I actually just bought a new tupperdor. 10 bucks and I'd be willing to bet I could fit at least a hundred cigars of various sizes without a problem. Without a doubt, a well-built wooden humidor is a thing of beauty, but the tupperware serves my purposes just fine.


----------



## Richterscale

HWiebe said:


> Absolutely. All the accessories and rituals that go with the cigar hobby is really half of the appeal... otherwise we'd be smoking cigarettes.
> 
> I prefer a wood humidor for display and for the spanish cedar smell. But I could absolutely see using a coolerdore or tupperdore as a low maintenance long term solution for overstock or aging.
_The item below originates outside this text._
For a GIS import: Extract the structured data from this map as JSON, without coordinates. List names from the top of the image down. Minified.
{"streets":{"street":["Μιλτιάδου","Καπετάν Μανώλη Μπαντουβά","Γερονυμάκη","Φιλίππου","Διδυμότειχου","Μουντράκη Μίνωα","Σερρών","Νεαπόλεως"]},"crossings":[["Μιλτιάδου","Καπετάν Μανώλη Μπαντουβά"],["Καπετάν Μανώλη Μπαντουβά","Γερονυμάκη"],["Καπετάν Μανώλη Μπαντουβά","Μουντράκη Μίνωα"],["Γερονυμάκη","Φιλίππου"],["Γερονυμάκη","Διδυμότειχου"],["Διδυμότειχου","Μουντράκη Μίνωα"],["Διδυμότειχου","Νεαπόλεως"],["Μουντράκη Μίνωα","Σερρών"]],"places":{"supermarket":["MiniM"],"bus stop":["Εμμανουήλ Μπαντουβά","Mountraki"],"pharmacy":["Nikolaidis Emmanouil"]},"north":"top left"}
Most definitely.. I have 3 conventional Spanish cedar humis and a 120q cooler and a large locking tupperware that I keep for overrun and it's worked great in the past.


----------



## socalocmatt

I trust the packs. I know about how long it takes for the jars to regain humidity and about how long they will last in there. I am going to be making a short, flat, round, cedar container that will have beads in them. But that is another thing on my to-do list.



jimbo1 said:


> Matt, that is very cool, and looks great, one qustion-don't you need a hydro. for each one?or do you just trust the packs? great pics, thanks


----------



## Rune

I bought a new tupperware can who is 100% airtight. If the seal are tight.

When you buy a new tupperdor do u wash it with something before you use it?


----------



## socalocmatt

I don't know if you need to or not but I just use hot water and soap. I figure people have been handling it and they use some chemicals to release plastics from their molds. Giving it a bath can't hurt.


----------



## quincy627

I guess I look at it like both will get the job done. I would rather have one of my finely crafted humis out for everyone to enjoy rather than a piece of plastic. Don't get me wrong, like I said they both get the job done. Just a preference.


----------



## Rune

socalocmatt said:


> I don't know if you need to or not but I just use hot water and soap. I figure people have been handling it and they use some chemicals to release plastics from their molds. Giving it a bath can't hurt.


Maybe I just put it in the dishwasher?


----------



## Rune

But I relay like the look of my Humidors instead of my tuppedor I had a cheap humidor from Cheaphumidors.com. But that one is the travel humidor that is leaking like a sinking boat. But my Park Lane humidors hold the humidity level around 68%.

I have 2 Park Lane humidors. Have notice that Park Lane is not much talked about on Puff forums. Is it a good brand or?


----------



## Kook

I just bought a bundle and I'm planning on using some tightly sealing tuppeware that I bought specifically for overflow (used for bread most of the time). I'm planning on putting the top of my Cain wood box (can't fit the whole thing in there) under the cigars and some beads. Is that enough?


----------



## Nathan King

Kook said:


> I just bought a bundle and I'm planning on using some tightly sealing tuppeware that I bought specifically for overflow (used for bread most of the time). I'm planning on putting the top of my Cain wood box (can't fit the whole thing in there) under the cigars and some beads. Is that enough?


That will work just fine.


----------



## afcrewchief

+1 on the jars..i have one


----------



## alecshawn

I wanted to bump this thread i found...
I have a nice 100ct humidor but....I have too many sticks. So, i went walmart...bought a "tupperdor" And...put the cedar lining in it from my old humidor. Plus 2 boveda packs....I have to say----Maybe i should have done this long long ago. The whole tupperdor thing is VERY easy and holds (depending on the size of the container) as many cigars as you want. If you open the tupper"dor" once a week, id say that makes for good enough air exchange.


----------



## Wicked_Rhube

I refuse to use anything except finely crafted wooden humidors, and shoddy wooden humidors, and tupperdors, and Glad-waredors, and the jars Matt speaks of, and plastic coffee cans, and ziploc bags, and.........


----------